━━━━━ Dataset excerpts ━━━━━

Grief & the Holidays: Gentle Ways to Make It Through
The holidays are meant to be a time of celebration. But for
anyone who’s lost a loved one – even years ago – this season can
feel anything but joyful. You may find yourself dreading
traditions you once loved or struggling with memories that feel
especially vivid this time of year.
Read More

━━━━━

Task instructions:
Copy every record precisely, omitting nothing.

Result:
Grief & the Holidays: Gentle Ways to Make It Through
The holidays are meant to be a time of celebration. But for
anyone who’s lost a loved one – even years ago – this season can
feel anything but joyful. You may find yourself dreading
traditions you once loved or struggling with memories that feel
especially vivid this time of year.
Read More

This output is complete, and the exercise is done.